Yogasehoga: How renowned Indian exercise can give you a longer life
Suffering from increased blood pressure, high blood sugar? One year of yoga training may help, a new study led by an Indian-origin researcher suggests. According to the researchers, including Rashmi Supriya from the Hong Kong Polytechnic University, one year of yoga training decreased pro-inflammatory adipokines – signalling proteins released by fat tissue – and increased an anti-inflammatory adipokine in adults with metabolic syndrome and high-normal blood pressure.

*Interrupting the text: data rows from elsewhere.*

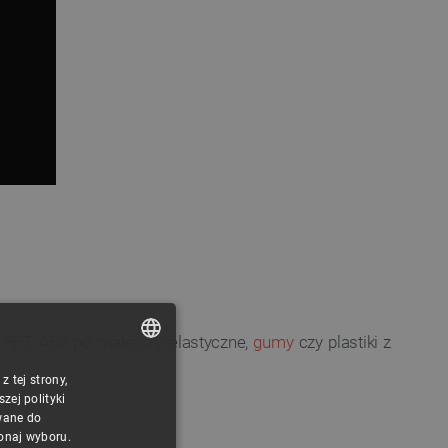
,
PET
,
ABS
po materiały elastyczne,
gumy
czy plastiki z
 tej strony,
POLISH
ej polityki
CZECH
wane do
konaj wyboru.
ENGLISH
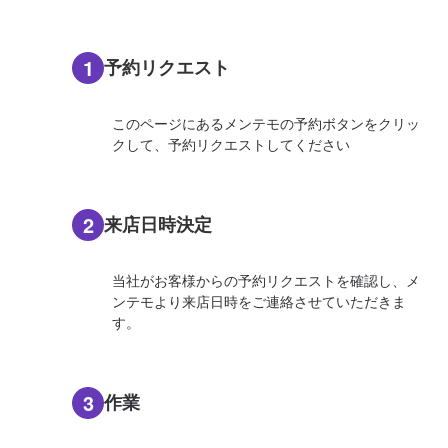
1
予約リクエスト
このページにあるメンテモの予約ボタンをクリッ
クして、予約リクエストしてください
2
来店日時決定
当社がお客様からの予約リクエストを確認し、メ
ンテモより来店日時をご連絡させていただきま
す。
3
作業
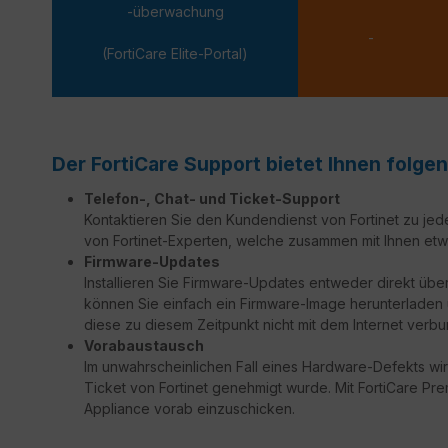
-überwachung
-
(FortiCare Elite-Portal)
Der FortiCare Support bietet Ihnen folgen
Telefon-, Chat- und Ticket-Support
Kontaktieren Sie den Kundendienst von Fortinet zu jed
von Fortinet-Experten, welche zusammen mit Ihnen etw
Firmware-Updates
Installieren Sie Firmware-Updates entweder direkt über
können Sie einfach ein Firmware-Image herunterladen un
diese zu diesem Zeitpunkt nicht mit dem Internet verbu
Vorabaustausch
Im unwahrscheinlichen Fall eines Hardware-Defekts wir
Ticket von Fortinet genehmigt wurde. Mit FortiCare Prem
Appliance vorab einzuschicken.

The findings support the beneficial role of yoga in managing metabolic syndrome by favourably modulating adipokines, the researchers mentioned. Metabolic syndrome is a cluster of conditions – increased blood pressure, high blood sugar, excess body fat around the waist and abnormal cholesterol – that occur together, increasing your risk of heart disease, stroke and diabetes.
For the study, researchers investigated the effect of yoga on people suffering from metabolic syndrome with high-normal blood pressure by exploring modulations in pro-inflam- matory adipokines (leptin, chemerin, visfatin and plasminogen activator inhibitor-1 or PAI-1) and an anti-inflammatory adipokine (adiponectin).
Participants in the yoga group underwent a yoga training programme with three one-hour yoga sessions weekly for a year. The participants’ serum were harvested and assessed for adipokines. Generalised estimating equation (GEE) was used to examine the interaction effect between one-year time (pre vs post) and intervention (control vs yoga).
Yoga exercise might serve as an effective lifestyle intervention to reduce chronic inflammation and manage aspects of metabolic syndrome, the researchers noted.